═══ Raw records
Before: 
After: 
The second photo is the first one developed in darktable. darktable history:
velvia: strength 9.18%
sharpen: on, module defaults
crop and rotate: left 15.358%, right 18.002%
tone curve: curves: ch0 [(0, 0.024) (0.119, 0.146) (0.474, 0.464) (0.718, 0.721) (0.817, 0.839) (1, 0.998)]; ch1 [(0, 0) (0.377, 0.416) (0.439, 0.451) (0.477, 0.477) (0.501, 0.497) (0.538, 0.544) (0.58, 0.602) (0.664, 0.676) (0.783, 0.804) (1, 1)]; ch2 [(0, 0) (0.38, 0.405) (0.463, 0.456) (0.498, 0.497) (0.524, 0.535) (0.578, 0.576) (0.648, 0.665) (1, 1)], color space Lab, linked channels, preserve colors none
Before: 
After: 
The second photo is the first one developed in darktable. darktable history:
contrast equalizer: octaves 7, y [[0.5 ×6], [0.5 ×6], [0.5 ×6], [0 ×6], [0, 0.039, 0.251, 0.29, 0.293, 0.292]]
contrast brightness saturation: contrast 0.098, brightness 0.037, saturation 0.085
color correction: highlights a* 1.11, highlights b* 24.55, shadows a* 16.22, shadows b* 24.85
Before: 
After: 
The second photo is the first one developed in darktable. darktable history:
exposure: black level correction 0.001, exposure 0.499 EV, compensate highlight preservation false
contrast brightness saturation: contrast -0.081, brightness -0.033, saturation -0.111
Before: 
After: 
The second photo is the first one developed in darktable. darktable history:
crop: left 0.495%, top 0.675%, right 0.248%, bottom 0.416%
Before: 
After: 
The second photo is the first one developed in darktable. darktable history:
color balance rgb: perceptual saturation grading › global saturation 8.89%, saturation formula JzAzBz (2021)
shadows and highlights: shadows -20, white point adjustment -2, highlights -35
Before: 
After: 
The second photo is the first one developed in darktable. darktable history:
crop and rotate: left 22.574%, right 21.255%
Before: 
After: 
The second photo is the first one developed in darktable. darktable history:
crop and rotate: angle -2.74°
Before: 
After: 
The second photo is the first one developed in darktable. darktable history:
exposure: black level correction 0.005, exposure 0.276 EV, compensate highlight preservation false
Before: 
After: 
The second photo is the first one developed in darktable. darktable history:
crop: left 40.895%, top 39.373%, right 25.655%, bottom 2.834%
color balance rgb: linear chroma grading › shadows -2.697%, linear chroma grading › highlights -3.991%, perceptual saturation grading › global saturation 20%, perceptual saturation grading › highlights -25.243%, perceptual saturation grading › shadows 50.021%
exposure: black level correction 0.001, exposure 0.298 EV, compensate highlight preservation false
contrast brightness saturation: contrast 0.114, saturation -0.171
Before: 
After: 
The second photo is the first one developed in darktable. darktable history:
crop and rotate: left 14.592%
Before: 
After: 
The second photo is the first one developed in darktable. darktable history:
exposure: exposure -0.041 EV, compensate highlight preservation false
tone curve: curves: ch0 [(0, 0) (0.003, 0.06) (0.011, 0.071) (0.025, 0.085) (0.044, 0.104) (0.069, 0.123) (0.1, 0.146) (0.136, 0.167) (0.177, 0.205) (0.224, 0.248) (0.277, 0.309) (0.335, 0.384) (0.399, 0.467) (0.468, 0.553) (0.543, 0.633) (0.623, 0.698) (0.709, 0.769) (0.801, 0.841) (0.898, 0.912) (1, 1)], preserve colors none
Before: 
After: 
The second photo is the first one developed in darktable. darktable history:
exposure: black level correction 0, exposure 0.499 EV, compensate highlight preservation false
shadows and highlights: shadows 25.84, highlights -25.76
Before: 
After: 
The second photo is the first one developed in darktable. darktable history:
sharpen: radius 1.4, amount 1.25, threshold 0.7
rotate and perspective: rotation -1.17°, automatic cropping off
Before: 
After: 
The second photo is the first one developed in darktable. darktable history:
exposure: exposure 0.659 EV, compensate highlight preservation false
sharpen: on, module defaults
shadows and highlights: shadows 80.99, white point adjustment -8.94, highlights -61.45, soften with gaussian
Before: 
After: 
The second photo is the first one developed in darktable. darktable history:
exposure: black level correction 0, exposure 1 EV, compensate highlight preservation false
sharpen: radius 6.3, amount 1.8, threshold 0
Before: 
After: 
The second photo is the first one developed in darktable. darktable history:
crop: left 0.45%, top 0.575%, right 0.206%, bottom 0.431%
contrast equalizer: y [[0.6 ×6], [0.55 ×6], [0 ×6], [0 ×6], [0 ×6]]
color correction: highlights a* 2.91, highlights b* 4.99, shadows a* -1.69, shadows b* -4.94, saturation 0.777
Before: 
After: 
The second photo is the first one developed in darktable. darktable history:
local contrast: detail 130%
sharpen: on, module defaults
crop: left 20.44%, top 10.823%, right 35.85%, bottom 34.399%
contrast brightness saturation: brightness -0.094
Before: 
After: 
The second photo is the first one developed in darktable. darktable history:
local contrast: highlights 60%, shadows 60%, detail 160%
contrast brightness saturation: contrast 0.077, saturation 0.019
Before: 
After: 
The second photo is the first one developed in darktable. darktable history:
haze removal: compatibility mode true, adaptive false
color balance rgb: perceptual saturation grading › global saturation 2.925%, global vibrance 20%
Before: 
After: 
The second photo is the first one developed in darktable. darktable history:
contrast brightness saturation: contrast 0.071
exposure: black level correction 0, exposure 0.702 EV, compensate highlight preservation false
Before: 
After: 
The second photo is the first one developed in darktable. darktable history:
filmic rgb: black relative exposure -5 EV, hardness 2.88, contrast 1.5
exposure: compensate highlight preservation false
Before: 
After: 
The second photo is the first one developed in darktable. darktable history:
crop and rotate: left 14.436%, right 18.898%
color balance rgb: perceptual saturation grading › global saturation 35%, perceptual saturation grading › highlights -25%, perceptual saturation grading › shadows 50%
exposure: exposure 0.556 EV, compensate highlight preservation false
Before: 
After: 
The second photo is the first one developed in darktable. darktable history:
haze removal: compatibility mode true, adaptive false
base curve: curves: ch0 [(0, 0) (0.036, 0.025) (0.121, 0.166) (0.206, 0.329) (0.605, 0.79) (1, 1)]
══════
*Exercise goal*
Rewrite all of the records above, replacing "developed" with "processed" and leaving everything else unchanged.

*Response*
Before: 
After: 
The second photo is the first one processed in darktable. darktable history:
velvia: strength 9.18%
sharpen: on, module defaults
crop and rotate: left 15.358%, right 18.002%
tone curve: curves: ch0 [(0, 0.024) (0.119, 0.146) (0.474, 0.464) (0.718, 0.721) (0.817, 0.839) (1, 0.998)]; ch1 [(0, 0) (0.377, 0.416) (0.439, 0.451) (0.477, 0.477) (0.501, 0.497) (0.538, 0.544) (0.58, 0.602) (0.664, 0.676) (0.783, 0.804) (1, 1)]; ch2 [(0, 0) (0.38, 0.405) (0.463, 0.456) (0.498, 0.497) (0.524, 0.535) (0.578, 0.576) (0.648, 0.665) (1, 1)], color space Lab, linked channels, preserve colors none
Before: 
After: 
The second photo is the first one processed in darktable. darktable history:
contrast equalizer: octaves 7, y [[0.5 ×6], [0.5 ×6], [0.5 ×6], [0 ×6], [0, 0.039, 0.251, 0.29, 0.293, 0.292]]
contrast brightness saturation: contrast 0.098, brightness 0.037, saturation 0.085
color correction: highlights a* 1.11, highlights b* 24.55, shadows a* 16.22, shadows b* 24.85
Before: 
After: 
The second photo is the first one processed in darktable. darktable history:
exposure: black level correction 0.001, exposure 0.499 EV, compensate highlight preservation false
contrast brightness saturation: contrast -0.081, brightness -0.033, saturation -0.111
Before: 
After: 
The second photo is the first one processed in darktable. darktable history:
crop: left 0.495%, top 0.675%, right 0.248%, bottom 0.416%
Before: 
After: 
The second photo is the first one processed in darktable. darktable history:
color balance rgb: perceptual saturation grading › global saturation 8.89%, saturation formula JzAzBz (2021)
shadows and highlights: shadows -20, white point adjustment -2, highlights -35
Before: 
After: 
The second photo is the first one processed in darktable. darktable history:
crop and rotate: left 22.574%, right 21.255%
Before: 
After: 
The second photo is the first one processed in darktable. darktable history:
crop and rotate: angle -2.74°
Before: 
After: 
The second photo is the first one processed in darktable. darktable history:
exposure: black level correction 0.005, exposure 0.276 EV, compensate highlight preservation false
Before: 
After: 
The second photo is the first one processed in darktable. darktable history:
crop: left 40.895%, top 39.373%, right 25.655%, bottom 2.834%
color balance rgb: linear chroma grading › shadows -2.697%, linear chroma grading › highlights -3.991%, perceptual saturation grading › global saturation 20%, perceptual saturation grading › highlights -25.243%, perceptual saturation grading › shadows 50.021%
exposure: black level correction 0.001, exposure 0.298 EV, compensate highlight preservation false
contrast brightness saturation: contrast 0.114, saturation -0.171
Before: 
After: 
The second photo is the first one processed in darktable. darktable history:
crop and rotate: left 14.592%
Before: 
After: 
The second photo is the first one processed in darktable. darktable history:
exposure: exposure -0.041 EV, compensate highlight preservation false
tone curve: curves: ch0 [(0, 0) (0.003, 0.06) (0.011, 0.071) (0.025, 0.085) (0.044, 0.104) (0.069, 0.123) (0.1, 0.146) (0.136, 0.167) (0.177, 0.205) (0.224, 0.248) (0.277, 0.309) (0.335, 0.384) (0.399, 0.467) (0.468, 0.553) (0.543, 0.633) (0.623, 0.698) (0.709, 0.769) (0.801, 0.841) (0.898, 0.912) (1, 1)], preserve colors none
Before: 
After: 
The second photo is the first one processed in darktable. darktable history:
exposure: black level correction 0, exposure 0.499 EV, compensate highlight preservation false
shadows and highlights: shadows 25.84, highlights -25.76
Before: 
After: 
The second photo is the first one processed in darktable. darktable history:
sharpen: radius 1.4, amount 1.25, threshold 0.7
rotate and perspective: rotation -1.17°, automatic cropping off
Before: 
After: 
The second photo is the first one processed in darktable. darktable history:
exposure: exposure 0.659 EV, compensate highlight preservation false
sharpen: on, module defaults
shadows and highlights: shadows 80.99, white point adjustment -8.94, highlights -61.45, soften with gaussian
Before: 
After: 
The second photo is the first one processed in darktable. darktable history:
exposure: black level correction 0, exposure 1 EV, compensate highlight preservation false
sharpen: radius 6.3, amount 1.8, threshold 0
Before: 
After: 
The second photo is the first one processed in darktable. darktable history:
crop: left 0.45%, top 0.575%, right 0.206%, bottom 0.431%
contrast equalizer: y [[0.6 ×6], [0.55 ×6], [0 ×6], [0 ×6], [0 ×6]]
color correction: highlights a* 2.91, highlights b* 4.99, shadows a* -1.69, shadows b* -4.94, saturation 0.777
Before: 
After: 
The second photo is the first one processed in darktable. darktable history:
local contrast: detail 130%
sharpen: on, module defaults
crop: left 20.44%, top 10.823%, right 35.85%, bottom 34.399%
contrast brightness saturation: brightness -0.094
Before: 
After: 
The second photo is the first one processed in darktable. darktable history:
local contrast: highlights 60%, shadows 60%, detail 160%
contrast brightness saturation: contrast 0.077, saturation 0.019
Before: 
After: 
The second photo is the first one processed in darktable. darktable history:
haze removal: compatibility mode true, adaptive false
color balance rgb: perceptual saturation grading › global saturation 2.925%, global vibrance 20%
Before: 
After: 
The second photo is the first one processed in darktable. darktable history:
contrast brightness saturation: contrast 0.071
exposure: black level correction 0, exposure 0.702 EV, compensate highlight preservation false
Before: 
After: 
The second photo is the first one processed in darktable. darktable history:
filmic rgb: black relative exposure -5 EV, hardness 2.88, contrast 1.5
exposure: compensate highlight preservation false
Before: 
After: 
The second photo is the first one processed in darktable. darktable history:
crop and rotate: left 14.436%, right 18.898%
color balance rgb: perceptual saturation grading › global saturation 35%, perceptual saturation grading › highlights -25%, perceptual saturation grading › shadows 50%
exposure: exposure 0.556 EV, compensate highlight preservation false
Before: 
After: 
The second photo is the first one processed in darktable. darktable history:
haze removal: compatibility mode true, adaptive false
base curve: curves: ch0 [(0, 0) (0.036, 0.025) (0.121, 0.166) (0.206, 0.329) (0.605, 0.79) (1, 1)]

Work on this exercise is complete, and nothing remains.